On le sait, la puissance des États-Unis d’Amérique émane aussi de leur soft power. Il est une arme imparable pour ravir les cœurs, y compris ceux des adversaires d’un État impérialiste et guerrier. Et ce soft power repose en grande partie sur la flamboyance de la culture afrodescendante née dans ce pays. Pendant la ségrégation raciale, le State Department (ministère américain des affaires étrangères) faisait voyager à travers le monde des musiciens de jazz qui, dans leur pays, ne pouvaient pas jouer partout.
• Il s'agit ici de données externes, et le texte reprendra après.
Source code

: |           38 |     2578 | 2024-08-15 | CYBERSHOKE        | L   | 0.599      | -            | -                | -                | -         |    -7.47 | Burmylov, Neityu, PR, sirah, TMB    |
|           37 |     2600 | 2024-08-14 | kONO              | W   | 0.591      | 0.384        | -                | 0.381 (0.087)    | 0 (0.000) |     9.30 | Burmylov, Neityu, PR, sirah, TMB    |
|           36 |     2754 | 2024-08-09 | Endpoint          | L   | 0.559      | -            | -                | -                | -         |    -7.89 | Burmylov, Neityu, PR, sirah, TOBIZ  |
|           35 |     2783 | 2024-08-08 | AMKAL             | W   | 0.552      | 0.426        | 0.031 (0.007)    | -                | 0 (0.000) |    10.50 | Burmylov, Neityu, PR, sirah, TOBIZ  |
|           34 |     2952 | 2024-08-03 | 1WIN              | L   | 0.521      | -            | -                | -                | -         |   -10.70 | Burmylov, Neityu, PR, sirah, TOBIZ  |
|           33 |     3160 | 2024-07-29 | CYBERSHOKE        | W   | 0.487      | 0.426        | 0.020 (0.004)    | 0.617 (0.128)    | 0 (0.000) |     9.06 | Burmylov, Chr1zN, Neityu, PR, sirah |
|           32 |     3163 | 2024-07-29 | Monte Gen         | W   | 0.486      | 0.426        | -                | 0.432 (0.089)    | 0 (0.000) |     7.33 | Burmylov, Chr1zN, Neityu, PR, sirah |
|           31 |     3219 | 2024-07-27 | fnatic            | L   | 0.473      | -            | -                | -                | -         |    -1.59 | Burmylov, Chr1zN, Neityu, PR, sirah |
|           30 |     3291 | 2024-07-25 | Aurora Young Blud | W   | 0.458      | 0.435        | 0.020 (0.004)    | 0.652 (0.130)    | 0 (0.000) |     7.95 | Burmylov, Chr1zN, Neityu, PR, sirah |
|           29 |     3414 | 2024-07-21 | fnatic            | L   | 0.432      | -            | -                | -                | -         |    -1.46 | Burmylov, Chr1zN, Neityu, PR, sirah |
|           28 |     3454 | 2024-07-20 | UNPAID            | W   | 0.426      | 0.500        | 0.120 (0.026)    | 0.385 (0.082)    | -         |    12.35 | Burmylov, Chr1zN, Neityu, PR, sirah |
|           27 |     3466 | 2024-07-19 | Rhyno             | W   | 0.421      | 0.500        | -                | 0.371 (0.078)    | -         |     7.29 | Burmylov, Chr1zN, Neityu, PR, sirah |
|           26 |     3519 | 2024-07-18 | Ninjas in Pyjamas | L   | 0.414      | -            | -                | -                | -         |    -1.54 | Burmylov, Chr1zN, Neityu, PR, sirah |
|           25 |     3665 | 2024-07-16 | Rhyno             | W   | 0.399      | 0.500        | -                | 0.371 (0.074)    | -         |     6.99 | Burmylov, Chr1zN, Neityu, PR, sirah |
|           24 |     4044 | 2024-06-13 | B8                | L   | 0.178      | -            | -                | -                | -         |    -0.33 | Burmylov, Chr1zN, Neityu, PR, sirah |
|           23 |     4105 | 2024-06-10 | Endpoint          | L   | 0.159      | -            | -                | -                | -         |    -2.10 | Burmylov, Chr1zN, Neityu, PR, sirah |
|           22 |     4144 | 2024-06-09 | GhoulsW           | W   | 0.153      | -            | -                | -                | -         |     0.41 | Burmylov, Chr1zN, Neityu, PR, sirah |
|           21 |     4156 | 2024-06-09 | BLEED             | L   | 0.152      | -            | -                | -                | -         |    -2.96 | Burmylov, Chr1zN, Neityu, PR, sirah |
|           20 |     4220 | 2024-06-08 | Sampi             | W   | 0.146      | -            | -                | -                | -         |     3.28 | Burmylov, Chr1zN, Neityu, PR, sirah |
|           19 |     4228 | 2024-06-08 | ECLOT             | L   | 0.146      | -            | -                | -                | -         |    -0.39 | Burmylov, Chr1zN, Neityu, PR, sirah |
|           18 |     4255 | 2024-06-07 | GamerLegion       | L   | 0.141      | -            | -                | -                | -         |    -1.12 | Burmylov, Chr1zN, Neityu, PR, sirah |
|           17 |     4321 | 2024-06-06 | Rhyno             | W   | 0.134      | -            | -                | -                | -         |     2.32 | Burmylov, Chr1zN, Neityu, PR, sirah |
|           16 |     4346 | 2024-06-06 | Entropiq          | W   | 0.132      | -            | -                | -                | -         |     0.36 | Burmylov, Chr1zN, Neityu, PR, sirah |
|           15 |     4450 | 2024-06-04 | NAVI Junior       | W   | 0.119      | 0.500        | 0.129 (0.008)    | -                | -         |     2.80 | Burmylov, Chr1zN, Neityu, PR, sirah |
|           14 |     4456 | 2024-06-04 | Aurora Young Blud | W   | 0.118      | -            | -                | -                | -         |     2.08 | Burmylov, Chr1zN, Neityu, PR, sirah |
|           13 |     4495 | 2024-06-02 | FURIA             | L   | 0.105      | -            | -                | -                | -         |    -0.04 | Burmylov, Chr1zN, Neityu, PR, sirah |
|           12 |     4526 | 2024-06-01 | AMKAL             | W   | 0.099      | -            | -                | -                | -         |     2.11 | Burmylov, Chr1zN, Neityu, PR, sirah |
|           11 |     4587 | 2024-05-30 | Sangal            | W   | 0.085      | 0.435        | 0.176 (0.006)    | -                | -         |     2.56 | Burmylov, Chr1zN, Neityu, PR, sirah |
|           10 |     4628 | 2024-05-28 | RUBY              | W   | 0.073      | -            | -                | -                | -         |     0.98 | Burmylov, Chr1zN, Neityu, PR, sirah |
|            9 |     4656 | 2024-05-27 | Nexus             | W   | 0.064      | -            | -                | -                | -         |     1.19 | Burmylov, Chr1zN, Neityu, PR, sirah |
Les États-Unis ont su, plus tôt que d’autres, se montrer sous les traits de leurs minorités, se présentant ainsi comme un pays-monde auquel chacun pouvait apporter et appartenir. C’est ce que ne fit pas la Russie, par exemple, qui misa plus sur son hard power (armement, technologies de pointe), ses gloires culturelles ne reflétant que des époques révolues.
On regarde MC Lyte ici pendant trois minutes environ, et on ne pense pas un seul instant aux Amérindiens massacrés, aux Subsahariens déportés/esclavagisés, aux lynchés du racisme légalisé, etc. On ne pense même pas aux enfoirades du type qui se trouve là près de sa belle, bopping like they just don’t care. Le groove emporte tout. Le flow old-school de la rappeuse (la première à publier un album solo), son humour, sa bonne humeur, abolissent un instant colères et indignations légitimes. Au fond de soi, on sait qu’on ne détruira pas cette maison, quelles qu’en soient les fondations. Parce qu’on y a de la famille, que tout le monde dans cette famille n’est pas un panafricaniste s’identifiant avant tout à l’Afrique. D’ailleurs, on rêve souvent d’y habiter, d’être à son tour un African American. On se dit qu’on pourra au moins modifier la décoration à défaut des fondations, des structures. Alors, on milite.
Et ce militantisme aussi est intégré dans le soft power auquel il offre des musiques, des arts picturaux, des concepts, des histoires, des figures, de la matière pour tous ces films qu’on veut voir sur Netflix. C’est celui qui tient les clés de la maison qui gagne in fine.
Assez de politique: trois minutes de groove avec MC Lyte, joyau de la génération 70s. Né aux États-Unis d’Amérique, le hip hop a conquis la planète. Il y a des rappeurs en Ukraine et en Russie. Il y en a dans le monde entier.